Today being April 28, my wedding anniversary, I glanced at the Wikipedia almanac page to see what other momentous events occurred on this day. What caught my eye immediately is that this is Blossom Dearie's birthday. She was born April 28, 1924. And I defy anyone to think of Blossom Dearie without smiling.
For the uninitiated, Blossom Dearie was a wonderful bop-style jazz pianist (her first solo LP, “Blossom Dearie Plays 'April In Paris,'” was all instrumental), but she was most famous for her distinctive, little girl voice. Depending on the mood of the song, it could be playful, heartbreaking or hilarious. You could practically hear her famous platinum blondness in her helium-high vocals.

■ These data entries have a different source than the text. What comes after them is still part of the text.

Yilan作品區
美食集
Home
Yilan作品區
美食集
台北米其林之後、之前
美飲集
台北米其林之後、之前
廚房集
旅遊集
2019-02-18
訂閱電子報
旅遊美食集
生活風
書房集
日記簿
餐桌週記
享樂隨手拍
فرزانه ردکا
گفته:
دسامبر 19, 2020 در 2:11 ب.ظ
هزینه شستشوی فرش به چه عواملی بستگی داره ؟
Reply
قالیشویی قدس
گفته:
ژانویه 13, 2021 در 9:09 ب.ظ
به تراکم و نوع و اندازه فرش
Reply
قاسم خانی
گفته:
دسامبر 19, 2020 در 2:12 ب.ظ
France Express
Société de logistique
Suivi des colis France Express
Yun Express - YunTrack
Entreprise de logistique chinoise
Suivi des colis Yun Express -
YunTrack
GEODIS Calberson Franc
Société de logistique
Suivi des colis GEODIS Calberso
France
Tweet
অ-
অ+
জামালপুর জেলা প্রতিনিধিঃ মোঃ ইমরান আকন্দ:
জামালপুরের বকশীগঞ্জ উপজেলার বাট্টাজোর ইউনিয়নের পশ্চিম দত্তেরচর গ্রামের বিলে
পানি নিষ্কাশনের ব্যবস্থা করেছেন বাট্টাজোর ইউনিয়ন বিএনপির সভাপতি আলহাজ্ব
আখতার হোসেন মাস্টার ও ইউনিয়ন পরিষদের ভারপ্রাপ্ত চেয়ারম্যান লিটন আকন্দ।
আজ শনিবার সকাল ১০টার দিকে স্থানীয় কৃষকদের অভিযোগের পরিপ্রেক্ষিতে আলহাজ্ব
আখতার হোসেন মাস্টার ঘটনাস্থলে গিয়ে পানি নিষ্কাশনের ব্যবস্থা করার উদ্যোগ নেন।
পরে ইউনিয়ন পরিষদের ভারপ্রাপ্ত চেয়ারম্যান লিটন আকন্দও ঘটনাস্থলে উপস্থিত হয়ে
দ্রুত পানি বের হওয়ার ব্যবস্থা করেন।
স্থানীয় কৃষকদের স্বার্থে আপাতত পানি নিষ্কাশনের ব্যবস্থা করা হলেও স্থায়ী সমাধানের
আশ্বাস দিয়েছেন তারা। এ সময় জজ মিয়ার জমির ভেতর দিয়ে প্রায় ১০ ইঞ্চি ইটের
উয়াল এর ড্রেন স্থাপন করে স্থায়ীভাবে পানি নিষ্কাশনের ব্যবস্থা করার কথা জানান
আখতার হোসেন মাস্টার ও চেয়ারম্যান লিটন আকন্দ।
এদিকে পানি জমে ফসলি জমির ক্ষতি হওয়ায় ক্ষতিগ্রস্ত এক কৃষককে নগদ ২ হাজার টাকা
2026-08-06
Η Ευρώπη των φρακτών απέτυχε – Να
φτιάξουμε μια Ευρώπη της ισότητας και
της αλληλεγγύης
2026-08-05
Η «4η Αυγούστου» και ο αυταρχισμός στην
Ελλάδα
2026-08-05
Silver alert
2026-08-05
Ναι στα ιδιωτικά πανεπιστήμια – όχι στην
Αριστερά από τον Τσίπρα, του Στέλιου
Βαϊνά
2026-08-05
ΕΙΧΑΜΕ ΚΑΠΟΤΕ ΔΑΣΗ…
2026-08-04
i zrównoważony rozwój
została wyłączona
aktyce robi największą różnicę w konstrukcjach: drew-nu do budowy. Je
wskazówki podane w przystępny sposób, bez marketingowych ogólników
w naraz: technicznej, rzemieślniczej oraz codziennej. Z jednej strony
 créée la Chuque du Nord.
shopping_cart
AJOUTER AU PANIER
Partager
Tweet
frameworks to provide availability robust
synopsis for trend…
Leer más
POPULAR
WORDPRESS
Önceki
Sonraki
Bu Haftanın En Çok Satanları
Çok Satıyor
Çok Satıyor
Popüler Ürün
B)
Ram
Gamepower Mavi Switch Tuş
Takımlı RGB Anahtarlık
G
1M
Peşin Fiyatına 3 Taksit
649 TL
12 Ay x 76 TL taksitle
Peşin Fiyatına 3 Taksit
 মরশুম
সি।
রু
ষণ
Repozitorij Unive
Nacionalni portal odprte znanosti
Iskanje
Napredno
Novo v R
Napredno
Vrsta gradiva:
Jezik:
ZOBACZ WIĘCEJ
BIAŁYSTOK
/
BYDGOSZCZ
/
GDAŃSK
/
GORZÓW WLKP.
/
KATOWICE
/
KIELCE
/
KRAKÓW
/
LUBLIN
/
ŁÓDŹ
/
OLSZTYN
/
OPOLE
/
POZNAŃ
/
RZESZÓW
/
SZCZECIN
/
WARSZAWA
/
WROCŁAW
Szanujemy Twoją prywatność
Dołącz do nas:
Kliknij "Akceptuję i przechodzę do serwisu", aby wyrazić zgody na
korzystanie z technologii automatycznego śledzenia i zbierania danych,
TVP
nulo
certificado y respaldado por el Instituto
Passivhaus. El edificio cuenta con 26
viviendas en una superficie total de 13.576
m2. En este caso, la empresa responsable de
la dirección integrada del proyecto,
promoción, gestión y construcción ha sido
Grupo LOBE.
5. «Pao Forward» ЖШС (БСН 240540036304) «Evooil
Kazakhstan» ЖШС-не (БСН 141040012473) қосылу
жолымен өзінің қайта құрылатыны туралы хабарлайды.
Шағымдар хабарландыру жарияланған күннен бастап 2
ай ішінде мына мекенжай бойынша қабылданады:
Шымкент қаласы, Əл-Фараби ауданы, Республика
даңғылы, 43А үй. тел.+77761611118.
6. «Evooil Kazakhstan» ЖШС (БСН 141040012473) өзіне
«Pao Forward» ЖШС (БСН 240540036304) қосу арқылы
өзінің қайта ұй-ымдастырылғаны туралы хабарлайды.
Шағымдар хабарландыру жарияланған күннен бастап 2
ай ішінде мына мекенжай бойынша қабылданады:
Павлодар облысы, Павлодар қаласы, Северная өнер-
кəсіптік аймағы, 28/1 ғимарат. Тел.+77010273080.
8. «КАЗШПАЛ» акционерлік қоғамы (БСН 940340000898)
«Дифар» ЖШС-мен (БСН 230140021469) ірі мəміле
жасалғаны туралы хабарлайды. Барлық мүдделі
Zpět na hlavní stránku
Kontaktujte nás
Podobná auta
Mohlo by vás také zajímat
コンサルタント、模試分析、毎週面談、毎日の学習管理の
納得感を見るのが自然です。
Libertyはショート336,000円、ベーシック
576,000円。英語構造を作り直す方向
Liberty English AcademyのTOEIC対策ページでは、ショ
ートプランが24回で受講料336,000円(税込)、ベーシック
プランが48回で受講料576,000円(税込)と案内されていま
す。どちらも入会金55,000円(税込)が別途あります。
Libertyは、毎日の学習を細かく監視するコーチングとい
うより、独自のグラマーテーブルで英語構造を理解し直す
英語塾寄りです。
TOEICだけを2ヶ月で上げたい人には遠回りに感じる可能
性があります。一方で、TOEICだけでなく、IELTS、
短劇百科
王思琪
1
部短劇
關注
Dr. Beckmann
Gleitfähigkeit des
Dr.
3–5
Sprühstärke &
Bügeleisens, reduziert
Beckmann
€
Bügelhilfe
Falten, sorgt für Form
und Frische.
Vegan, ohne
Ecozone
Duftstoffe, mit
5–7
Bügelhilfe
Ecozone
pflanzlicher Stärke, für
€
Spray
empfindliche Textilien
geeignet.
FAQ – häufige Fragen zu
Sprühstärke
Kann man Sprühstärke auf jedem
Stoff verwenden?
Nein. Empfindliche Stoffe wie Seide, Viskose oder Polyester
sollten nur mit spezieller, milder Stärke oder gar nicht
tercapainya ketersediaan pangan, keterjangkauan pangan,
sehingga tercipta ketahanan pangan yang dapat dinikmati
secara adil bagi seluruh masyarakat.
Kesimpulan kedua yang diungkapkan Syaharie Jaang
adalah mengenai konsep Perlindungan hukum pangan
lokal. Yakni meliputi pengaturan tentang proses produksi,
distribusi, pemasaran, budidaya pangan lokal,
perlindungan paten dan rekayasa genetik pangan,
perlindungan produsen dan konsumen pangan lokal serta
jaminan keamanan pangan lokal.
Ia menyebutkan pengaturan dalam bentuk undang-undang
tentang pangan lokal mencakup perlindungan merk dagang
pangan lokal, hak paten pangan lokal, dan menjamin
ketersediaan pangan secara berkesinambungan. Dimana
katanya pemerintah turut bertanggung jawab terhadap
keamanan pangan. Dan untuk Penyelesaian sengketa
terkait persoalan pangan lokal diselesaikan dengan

If you don't know her, I'm sad for you, but not surprised. She passed away two years ago in her Greenwich Village apartment, and despite making many highly-regarded recordings, Blossom remained the ultimate Manhattan cult act. She could never fill an arena in Sheboygan like Lady Gaga, but her acolytes were just as slavishly devoted as Gaga's little monsters are to her. Blossom may have played small cabarets and clubs, but only she had the juice to insist that her shows start at 5:30 pm so she could get home early, and her audiences would actually show up at 5:30! She was also reportedly the first act ever to insist that the audience not smoke when she was on stage. And because she was Blossom Dearie, they snuffed out their butts. If you came of age during the non-smoking era, you have no idea how revolutionary a change that was. Most nightclubs used to be smokey enough to cure hams in.
For you poor deprived souls who've never experienced Blossom, here is a link to her rendition of one of my favorite songs, Gershwin's “Little Jazz Bird.” I hope you enjoy it as much as my houseful of rescued parrots do, and that it encourages you to seek out more of her recordings and YouTube videos. And if you'd like to hear some funny personal stories about her that never could've made it into her obituaries, click here and here for a remembrance by my favorite contemporary singer, the dazzling Mary Cleere Haran. We also lost her very recently, but that's another tragic story that I don't want to think about when I'm celebrating my anniversary and Blossom Dearie's birthday.
How about you? Are you a Blossom fan, or have you become one after checking out some of these links?